May 7, 2013
We have a lot to do before setting off, it nearly as bad as setting out from Colmenar. Chris is packing his stuff into his camper van to head down south, we have to pack the bikes from scratch because everything has been taken out of the bags over the last week and we have to sort out the house, clearing out food and trying to remember to turn off water, electric etc. We’ve planned a short run today as we anticipated starting off late, we expect to feel unfit and Ken’s back is not quite back to normal, so he needs to make sure he doesn’t do any more damage. I’m worried that I’ll forget something vital that we need on the bikes or I’ll forget to do something vital before leaving the house. When we eventually do set off we have that horrible wobbly feeling again as we try to adapt to the weight on the bikes.
We pick up the road we went along a couple of days ago. It is a succession of gradual climbs and gradual descents and we soon get into our stride. The sky is full of dark clouds threatening rain, but there is a slight breeze behind us and it is warm, quite good cycling weather in fact. The landscape is one of remote moorland. We hit a really good stretch of flat road on a plateau for a few kilometres, before running downhill for a few more and then the inevitable long, slow uphill. The rain is still holding off.
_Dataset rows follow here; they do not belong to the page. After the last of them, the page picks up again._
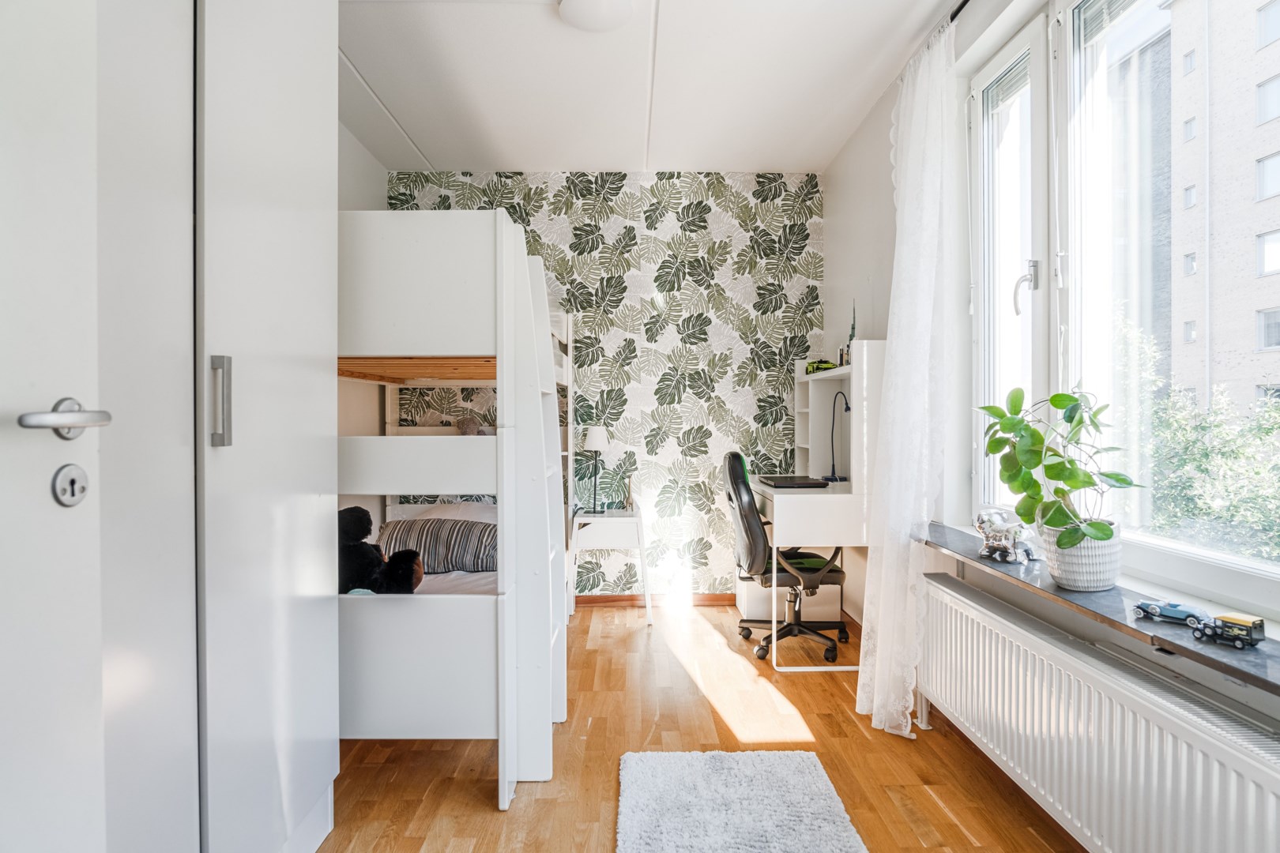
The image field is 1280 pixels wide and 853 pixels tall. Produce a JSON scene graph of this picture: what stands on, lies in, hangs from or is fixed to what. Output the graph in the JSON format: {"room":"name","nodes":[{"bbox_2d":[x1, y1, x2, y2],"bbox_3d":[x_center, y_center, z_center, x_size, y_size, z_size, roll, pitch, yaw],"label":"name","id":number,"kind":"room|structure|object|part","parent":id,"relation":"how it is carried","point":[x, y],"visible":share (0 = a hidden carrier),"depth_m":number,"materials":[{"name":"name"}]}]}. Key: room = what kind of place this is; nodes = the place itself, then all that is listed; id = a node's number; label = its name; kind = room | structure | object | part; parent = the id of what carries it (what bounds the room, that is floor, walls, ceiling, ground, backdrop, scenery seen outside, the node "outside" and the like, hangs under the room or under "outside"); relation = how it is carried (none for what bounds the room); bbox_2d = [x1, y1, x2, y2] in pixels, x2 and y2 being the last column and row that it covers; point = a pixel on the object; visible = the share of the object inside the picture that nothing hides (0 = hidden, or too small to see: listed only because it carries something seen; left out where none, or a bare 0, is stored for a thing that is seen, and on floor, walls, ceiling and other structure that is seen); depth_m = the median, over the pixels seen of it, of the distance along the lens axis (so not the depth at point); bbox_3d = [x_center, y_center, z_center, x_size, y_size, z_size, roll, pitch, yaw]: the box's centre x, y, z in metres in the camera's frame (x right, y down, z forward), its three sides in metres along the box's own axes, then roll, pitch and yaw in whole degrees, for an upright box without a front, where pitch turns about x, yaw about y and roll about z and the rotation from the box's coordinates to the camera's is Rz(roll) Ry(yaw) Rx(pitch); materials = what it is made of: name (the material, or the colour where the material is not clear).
{"room":"bedroom","nodes":[
{"label":"bedroom","id":0,"kind":"room"},
{"bbox_2d":[0,0,105,852],"bbox_3d":[-0.777,0.053,0.523,0.123,2.144,0.946,0,0,3],"label":"door","id":1,"kind":"structure","parent":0,"point":[84,525],"depth_m":0.89,"materials":[{"name":"white paint"}]},
{"bbox_2d":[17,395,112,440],"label":"door handle","id":2,"kind":"object","parent":1,"relation":"attached to","point":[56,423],"visible":0.96,"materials":[{"name":"silver metal"}]},
{"bbox_2d":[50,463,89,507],"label":"door lock","id":3,"kind":"object","parent":1,"relation":"in","point":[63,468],"visible":0.96,"depth_m":0.90,"materials":[{"name":"silver metal"}]},
{"bbox_2d":[338,122,390,212],"bbox_3d":[-1.572,-0.235,2.224,0.147,2.650,4.243,0,0,-1],"label":"left wall","id":4,"kind":"structure","parent":0,"point":[371,178],"depth_m":3.84,"materials":[{"name":"white paint"}]},
{"bbox_2d":[393,173,824,595],"bbox_3d":[-0.244,-0.231,4.414,2.813,2.654,0.163,0,0,-1],"label":"wallpapered wall","id":5,"kind":"structure","parent":0,"point":[664,222],"depth_m":4.33,"materials":[{"name":"paper"}]},
{"bbox_2d":[573,594,734,606],"bbox_3d":[-0.329,1.061,4.331,2.621,0.073,0.017,0,0,-1],"label":"baseboard","id":6,"kind":"structure","parent":5,"relation":"attached to","point":[715,600],"depth_m":4.34,"materials":[{"name":"brown wood"}]},
{"bbox_2d":[335,0,965,174],"bbox_3d":[-0.100,-1.570,2.190,3.058,0.111,4.863,0,0,-1],"label":"ceiling","id":7,"kind":"structure","parent":0,"point":[367,68],"depth_m":3.14,"materials":[{"name":"white paint"}]},
{"bbox_2d":[557,0,635,32],"bbox_3d":[-0.153,-1.511,2.578,0.288,0.069,0.284,0,0,-1],"label":"ceiling light","id":8,"kind":"object","parent":7,"relation":"attached to","point":[597,13],"visible":0.98,"depth_m":2.56,"materials":[{"name":"white"}]},
{"bbox_2d":[315,601,1088,852],"bbox_3d":[-0.016,1.158,1.803,2.998,0.098,5.045,0,0,-1],"label":"floor","id":9,"kind":"structure","parent":0,"point":[476,797],"depth_m":2.37,"materials":[{"name":"brown wood"}]},
{"bbox_2d":[90,0,339,852],"bbox_3d":[-1.120,-0.121,1.436,0.725,2.510,1.260,0,0,-1],"label":"wardrobe","id":10,"kind":"object","parent":9,"relation":"on","point":[314,170],"visible":0.9,"depth_m":1.38,"materials":[{"name":"white paint"}]},
{"bbox_3d":[-0.798,-0.045,1.357,0.030,0.167,0.023,0,0,-1],"label":"handle","id":11,"kind":"part","parent":10,"relation":"part of","materials":[{"name":"silver metal"}]},
{"bbox_2d":[337,207,572,806],"bbox_3d":[-0.907,0.211,3.036,1.229,1.789,2.088,0,0,-1],"label":"bunk bed","id":12,"kind":"object","parent":9,"relation":"on","point":[389,274],"visible":0.63,"depth_m":2.13,"materials":[{"name":"white wood"}]},
{"bbox_2d":[340,504,425,595],"bbox_3d":[-0.904,0.434,2.350,0.385,0.334,0.249,0,0,-1],"label":"teddy bear","id":13,"kind":"object","parent":12,"relation":"on","point":[356,508],"visible":0.66,"depth_m":2.32},
{"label":"panel","id":14,"kind":"part","parent":12,"relation":"part of","materials":[{"name":"white wood"}]},
{"bbox_2d":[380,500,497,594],"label":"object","id":15,"kind":"object","parent":12,"relation":"in","point":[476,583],"visible":0.15,"depth_m":3.01,"materials":[{"name":"white fabric"}]},
{"bbox_2d":[376,516,497,573],"bbox_3d":[-0.870,0.533,3.190,0.665,0.236,0.288,0,0,-1],"label":"striped pillow","id":16,"kind":"object","parent":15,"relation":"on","point":[452,536],"visible":0.69,"depth_m":3.09,"materials":[{"name":"grey fabric"}]},
{"bbox_2d":[400,500,496,524],"bbox_3d":[-0.880,0.496,3.616,0.568,0.216,0.427,0,0,-1],"label":"white pillow","id":17,"kind":"object","parent":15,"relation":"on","point":[461,513],"visible":0.27,"depth_m":3.58,"materials":[{"name":"white fabric"}]},
{"bbox_2d":[455,413,493,435],"bbox_3d":[-0.770,0.011,3.298,0.187,0.162,0.174,0,0,-1],"label":"stuffed toy","id":18,"kind":"object","parent":12,"relation":"on","point":[467,427],"visible":0.67,"depth_m":3.27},
{"bbox_2d":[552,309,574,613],"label":"shelf unit","id":19,"kind":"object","parent":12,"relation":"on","point":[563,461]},
{"bbox_2d":[569,504,653,623],"bbox_3d":[-0.166,0.793,4.113,0.435,0.607,0.421,0,0,-1],"label":"nightstand","id":20,"kind":"object","parent":9,"relation":"on","point":[617,518],"visible":0.87,"depth_m":3.93,"materials":[{"name":"white wood"}]},
{"bbox_2d":[581,425,609,514],"bbox_3d":[-0.260,0.250,4.158,0.167,0.495,0.172,0,0,-1],"label":"table lamp","id":21,"kind":"object","parent":20,"relation":"on","point":[592,444],"visible":0.99,"depth_m":4.12,"materials":[{"name":"metal"}]},
{"bbox_2d":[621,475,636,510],"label":"giraffe figurine","id":22,"kind":"object","parent":20,"relation":"on","point":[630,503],"visible":0.99,"depth_m":4.18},
{"bbox_2d":[616,748,865,852],"bbox_3d":[0.263,1.104,1.673,0.655,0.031,1.498,0,0,-1],"label":"rug","id":23,"kind":"object","parent":9,"relation":"on","point":[784,769],"visible":0.99,"depth_m":2.05,"materials":[{"name":"carpet"}]},
{"bbox_2d":[722,452,849,665],"bbox_3d":[0.717,0.615,3.530,0.657,0.974,0.646,0,0,-1],"label":"office chair","id":24,"kind":"object","parent":9,"relation":"on","point":[735,456],"visible":0.91,"depth_m":3.37,"materials":[{"name":"black leather"}]},
{"bbox_2d":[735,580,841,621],"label":"storage box","id":25,"kind":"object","parent":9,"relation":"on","point":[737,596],"visible":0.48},
{"bbox_2d":[744,340,878,675],"bbox_3d":[0.844,0.392,3.644,0.574,1.453,0.973,0,0,-1],"label":"desk","id":26,"kind":"object","parent":9,"relation":"on","point":[805,414],"visible":0.72,"depth_m":3.24,"materials":[{"name":"white wood"}]},
{"bbox_2d":[759,474,830,488],"bbox_3d":[0.779,0.285,3.663,0.273,0.023,0.354,0,0,-1],"label":"laptop","id":27,"kind":"object","parent":26,"relation":"on","point":[800,483],"visible":0.98,"depth_m":3.55,"materials":[{"name":"black plastic"}]},
{"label":"desk frame","id":28,"kind":"part","parent":26,"relation":"part of","materials":[{"name":"white metal"}]},
{"bbox_2d":[805,358,839,374],"bbox_3d":[0.980,-0.316,3.788,0.183,0.075,0.176,0,0,-22],"label":"toy car","id":29,"kind":"object","parent":26,"relation":"on","point":[825,362],"visible":0.63,"depth_m":3.75,"materials":[{"name":"green plastic"}]},
{"bbox_2d":[824,391,850,482],"bbox_3d":[1.034,0.056,3.653,0.108,0.474,0.196,0,0,-22],"label":"desk lamp","id":30,"kind":"object","parent":26,"relation":"on","point":[833,468],"visible":0.97,"depth_m":3.68,"materials":[{"name":"black metal"}]},
{"bbox_2d":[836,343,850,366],"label":"bottle","id":31,"kind":"object","parent":26,"relation":"on","point":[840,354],"visible":0.59,"depth_m":3.68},
{"bbox_2d":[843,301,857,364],"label":"model skyscraper","id":32,"kind":"object","parent":26,"relation":"on","point":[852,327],"visible":0.57,"depth_m":3.63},
{"bbox_2d":[819,0,1279,740],"bbox_3d":[1.311,-0.223,1.992,0.206,2.694,4.707,0,0,-1],"label":"right wall","id":33,"kind":"structure","parent":0,"point":[875,314],"depth_m":2.94,"materials":[{"name":"white paint"}]},
{"bbox_2d":[948,0,970,22],"bbox_3d":[1.150,-1.450,1.996,0.114,0.042,1.824,0,0,-1],"label":"curtain rod","id":34,"kind":"object","parent":33,"relation":"attached to","point":[965,1],"visible":0.42,"depth_m":2.47,"materials":[{"name":"black metal"}]},
{"bbox_2d":[857,25,955,742],"bbox_3d":[0.967,-0.151,2.656,0.232,2.503,0.599,0,0,-1],"label":"curtain","id":35,"kind":"object","parent":34,"relation":"hanging from","point":[875,700],"visible":0.97,"depth_m":2.54,"materials":[{"name":"white fabric"}]},
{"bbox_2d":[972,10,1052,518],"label":"window","id":36,"kind":"structure","parent":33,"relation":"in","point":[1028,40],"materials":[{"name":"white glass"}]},
{"bbox_2d":[910,570,1279,852],"bbox_3d":[1.125,0.859,1.806,0.094,0.541,1.769,0,0,-1],"label":"radiator","id":37,"kind":"object","parent":33,"relation":"attached to","point":[1103,717],"visible":0.99,"depth_m":1.66,"materials":[{"name":"white metal"}]},
{"bbox_2d":[922,521,1279,698],"bbox_3d":[1.170,0.426,1.740,0.287,0.030,2.183,0,0,-1],"label":"window sill","id":38,"kind":"structure","parent":33,"relation":"attached to","point":[1259,657],"depth_m":1.61,"materials":[{"name":"grey stone"}]},
{"bbox_2d":[975,508,1037,563],"bbox_3d":[1.138,0.335,2.217,0.115,0.157,0.244,0,0,-20],"label":"figurine","id":39,"kind":"object","parent":38,"relation":"on","point":[990,536],"visible":0.98,"depth_m":2.19,"materials":[{"name":"metal"}]},
{"bbox_2d":[1039,521,1123,591],"bbox_3d":[1.137,0.337,1.831,0.180,0.154,0.181,0,0,-1],"label":"plant pot","id":40,"kind":"object","parent":38,"relation":"on","point":[1075,570],"visible":0.79,"depth_m":1.77,"materials":[{"name":"white ceramic"}]},
{"bbox_2d":[975,383,1141,546],"bbox_3d":[1.072,0.128,1.835,0.305,0.467,0.417,0,0,-29],"label":"potted plant","id":41,"kind":"object","parent":40,"relation":"in","point":[1060,406],"visible":0.94,"depth_m":1.79,"materials":[{"name":"green plant"}]},
{"bbox_2d":[1132,599,1212,625],"bbox_3d":[1.180,0.408,1.573,0.067,0.043,0.140,0,1,-34],"label":"toy car","id":42,"kind":"object","parent":38,"relation":"on","point":[1180,613],"visible":0.97,"depth_m":1.56,"materials":[{"name":"blue metal"}]},
{"bbox_2d":[1190,613,1265,649],"bbox_3d":[1.191,0.410,1.441,0.057,0.049,0.118,0,0,-25],"label":"toy car","id":43,"kind":"object","parent":38,"relation":"on","point":[1225,625],"visible":0.99,"depth_m":1.42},
{"bbox_2d":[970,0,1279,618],"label":"window","id":44,"kind":"structure","parent":33,"relation":"in","point":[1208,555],"depth_m":2.05,"materials":[{"name":"white glass"}]},
{"label":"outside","id":45,"kind":"structure","parent":0,"visible":0},
{"label":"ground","id":46,"kind":"structure","parent":45,"visible":0},
{"bbox_2d":[1125,323,1279,561],"bbox_3d":[6.949,1.848,7.883,3.372,6.293,5.178,0,0,-1],"label":"tree","id":47,"kind":"object","parent":46,"relation":"on","point":[1193,416],"visible":0.54,"depth_m":7.94,"materials":[{"name":"green plant"}]},
{"bbox_2d":[1159,0,1279,419],"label":"apartment building","id":48,"kind":"structure","parent":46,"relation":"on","point":[1268,193],"materials":[{"name":"brick"}]}
]}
We seem to be travelling through an area particularly supportive of cycle tourists, people wave, toot their horns or shout ‘bon voyage’ as we pass by and when we stop for a picnic lunch we are joined by a little old lady dressed in black who shook our hands and then talked non-stop for half-an-hour even though we haven’t a clue what she was saying.
The new route we have taken has the benefit of heading towards a place we know called Almeida, which is a fortified village (nearly all the villages on the Portuguese side of the frontier with Spain are fortified and many are the scenes of battles which took place in the Peninsula Wars). It has a Pousada (equivalent of a Parador in Spain) within the walls of the fort, which is an up-market hotel in an historic setting – usually a converted castle. This was another reason for changing our route because struggling to find accommodation can lead to long cycling days, which we don’t want on this first run after a break. At the top of the long hill we reach the village, enter the fort through the gatehouse and check-in to the Pousada with no problems. The Pousada has huge rooms in a classical old style but with new style technology like WiFi, giving me the opportunity to make contact with the outside world for the first time in a week. Our house in Urgueira is a real get-away-from-it-all place where you can’t get a signal for your ‘phone or TV nor WiFi. Nice for a while, but sends you a bit bonkers after that.
The receptionist tells me that it’s going to rain tomorrow and the TV weather forecast says the same thing. Maybe we’ll be lucky again and it won’t materialize.